Boberger Unfallkrankenhaus

Das Berufsgenossenschaftliche Unfallkrankenhaus Hamburg (BUKH) ist ein Unfallkrankenhaus im östlichen Hamburger Stadtteil Lohbrügge (Boberg). Es ist eine Einrichtung der Berufsgenossenschaften, den Trägern der gesetzlichen Unfallversicherung, und einer der größten Standorte der Berufsgenossenschaftlichen Kliniken Deutschlands, von denen die erste (Bergmannsheil Bochum) bereits 1890 entstand.

Diese Unfallkrankenhäuser sind besonders eingerichtet für die ambulante und stationäre Behandlung frischer Unfallverletzungen, besonders des Stütz- und Bewegungsapparates, der großen Körperhöhlen, des Schädels und von Mehrfachverletzungen. Hamburg hat neben der Unfallchirurgie weitere Spezialabteilungen für Handchirurgie, Plastische und Mikrochirurgie, Brandverletzungen, Querschnittlähmungen, Neurotraumatologie, Dermatologie, Urologie und Intensivmedizin sowie das Zentrum für Rehabilitationsmedizin.

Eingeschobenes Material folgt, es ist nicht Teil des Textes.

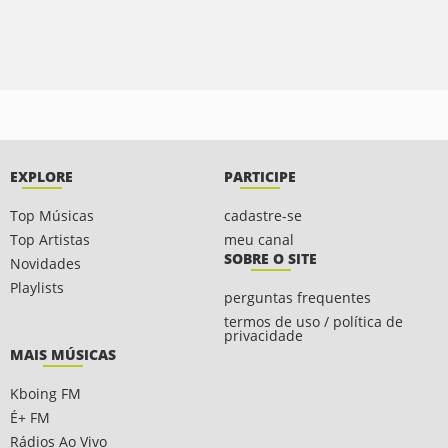
EXPLORE
PARTICIPE
Top Músicas
cadastre-se
Top Artistas
meu canal
SOBRE O SITE
Novidades
Playlists
perguntas frequentes
termos de uso / política de
privacidade
MAIS MÚSICAS
Kboing FM
É+ FM
Rádios Ao Vivo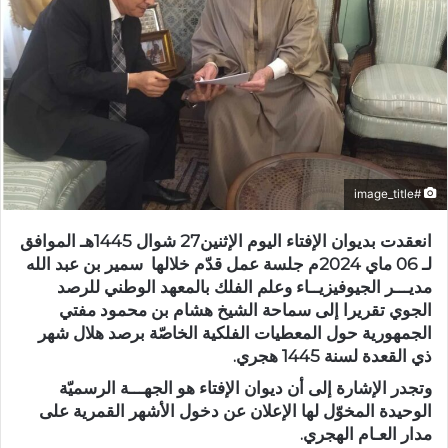
#image_title
انعقدت بديوان الإفتاء اليوم الإثنين27 شوال 1445هـ الموافق
لـ 06 ماي 2024م جلسة عمل قدّم خلالها سمير بن عبد الله
مديـــر الجيوفيزيــاء وعلم الفلك بالمعهد الوطني للرصد
الجوي تقريرا إلى سماحة الشيخ هشام بن محمود مفتي
الجمهورية حول المعطيات الفلكية الخاصّة برصد هلال شهر
ذي القعدة لسنة 1445 هجري.
وتجدر الإشارة إلى أن ديوان الإفتاء هو الجهـــة الرسميّة
الوحيدة المخوّل لها الإعلان عن دخول الأشهر القمرية على
مدار العـام الهجري.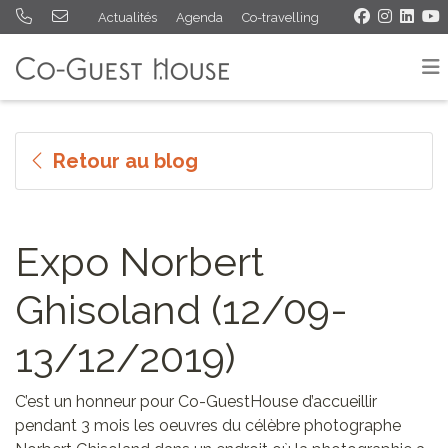
Actualités
Agenda
Co-travelling
Retour au blog
Expo Norbert
Ghisoland (12/09-
13/12/2019)
C’est un honneur pour Co-GuestHouse d’accueillir
pendant 3 mois les oeuvres du célèbre photographe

Das Krankenhaus wurde 1959 mit 240 Betten errichtet und von 2006 bis 2008 umfassend modernisiert. Zur Belegschaft zählen etwa 100 Ärzte und 1500 Mitarbeiter. Ärztlicher Direktor ist Prof. Dr. C. Jürgens, Geschäftsführer Dr.jur. Gerhard Mehrtens.

Es fungiert auch als akademisches Lehrkrankenhaus und unterhält eine Fachabteilung für Wissenschaft und Forschung.